§ Textauszug
----------------
Wie fern ist der Stern?
    Wie bestimmen Astronomen Entfernungen?

Astronomen berichten hemmungslos über gigantische Entfernungen und über die riesigen Dimensionen des Universums. Wie sieht deren Zollstock aus? Wie kommen Astronomen dazu, mit großer Sicherheit über solche Entfernungen zu sprechen?

Klaas S. de Boer     Argelander Institut für Astronomie, Univ. Bonn

Galilei und die Parallaxe

Galileo entdeckte 1609 die großen Monde von Jupiter, sowie die Tatsache, dass sie Jupiter in einem regelmäßigen Rhythmus umrunden. Dies gab einen riesigen Anschub für die Vorstellung, dass die Erde um die Sonne kreist (und nicht umgekehrt) und dass die Sonne im Zentrum des Planetensystems steht. (Diese Entdeckung mit dem gerade entwickelten Teleskop war der Grund, 2009 zum Jahr der Astronomie auszurufen.)

Mit der Sonne im Zentrum und der Erde auf ihrer Umlaufbahn wird ein Stern, von der Erde aus gesehen, im Laufe des Jahres in unterschiedlicher Richtung zu finden sein. Das eröffnet die Möglichkeit, die bei der Landvermessung benutzte Methode zur geometrischen Bestimmung der Entfernung eines Objekts einzusetzen. Man peilt ein Objekt an, stellt die Richtung fest, bewegt sich über eine genau messbare Entfernung weiter, peilt das Objekt mit seiner nun anderen Richtung noch einmal an, und benutzt die Geometrie des Dreiecks um die Entfernung zu berechnen. Diese ist die Methode zur Bestimmung der parallaktischen Entfernung.

Sterne sind sehr weit entfernt, so weit, dass es nach Galileo noch über 200 Jahre dauerte, bis mit der parallaktischen Methode die Entfernung eines Sterns bestimmt werden konnte. Das Problem ist folgender Art.
----------------
Gesammelte Daten
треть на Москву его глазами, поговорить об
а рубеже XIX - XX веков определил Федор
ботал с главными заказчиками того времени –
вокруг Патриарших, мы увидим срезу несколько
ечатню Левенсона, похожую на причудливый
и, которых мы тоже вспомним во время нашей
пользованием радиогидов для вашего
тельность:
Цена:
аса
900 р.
----------------
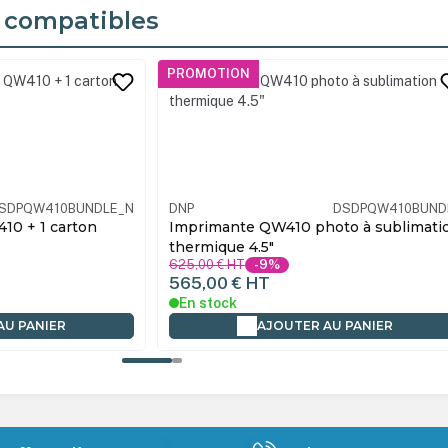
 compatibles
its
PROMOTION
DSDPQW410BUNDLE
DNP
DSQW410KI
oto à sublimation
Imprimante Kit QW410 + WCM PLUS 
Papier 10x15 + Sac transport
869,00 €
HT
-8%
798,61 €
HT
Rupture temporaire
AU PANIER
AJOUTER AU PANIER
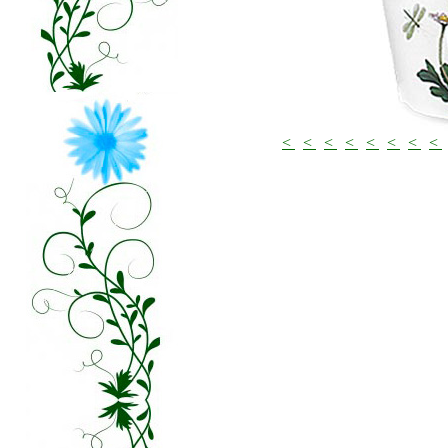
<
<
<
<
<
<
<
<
----------------
§ Zu lösende Aufgaben
1: Beantworte anhand des Textes über Sternentfernungen:
(a) In welchem Jahr entdeckte Galileo die großen Monde von Jupiter?
(b) Welcher Grund wird genannt, 2009 zum Jahr der Astronomie auszurufen?
(c) Wie viele Jahre vergingen nach Galileo, bis die Entfernung eines Sterns mit der parallaktischen Methode bestimmt werden konnte?
2: Welche Schritte umfasst laut dem Text über Sternentfernungen die Methode zur geometrischen Bestimmung der Entfernung eines Objekts? Nenne alle in ihrer Reihenfolge.
3: Setze den Text über Sternentfernungen nach seinem letzten Satz fort.

§ Die Antworten
1:
(a) 1609
(b) Galileos Entdeckung mit dem gerade entwickelten Teleskop
(c) über 200 Jahre

2:
1. Das Objekt anpeilen
2. Die Richtung feststellen
3. Sich über eine genau messbare Entfernung weiterbewegen
4. Das Objekt mit seiner nun anderen Richtung noch einmal anpeilen
5. Mit der Geometrie des Dreiecks die Entfernung berechnen

3:
Entfernungsbestimmung mit der halbjährlichen Parallaxe. Die Positionsänderung eines nahen Sterns wird gegen die weit entfernten Sterne im Hintergrund messbar (Winkel 2p). Die für die Berechnung notwendige Entfernung Erde-Sonne wurde aus den Bewegungen innerhalb des Sonnensytems bestimmt. Eine halbjährliche Verlagerung p um eine Bogensekunde bedeutet eine Entfernung von 1 pc (pc = parsec = Parallax-Sekunde), um 1/10 Bogensekunde bedeutet 10 pc (um so kleiner die Verlagerung, um so größer ist die Entfernung). Im Verhältnis sind die Sonne, die Erde und die Erdbahn viel zu groß dargestellt. © Bild: Autor.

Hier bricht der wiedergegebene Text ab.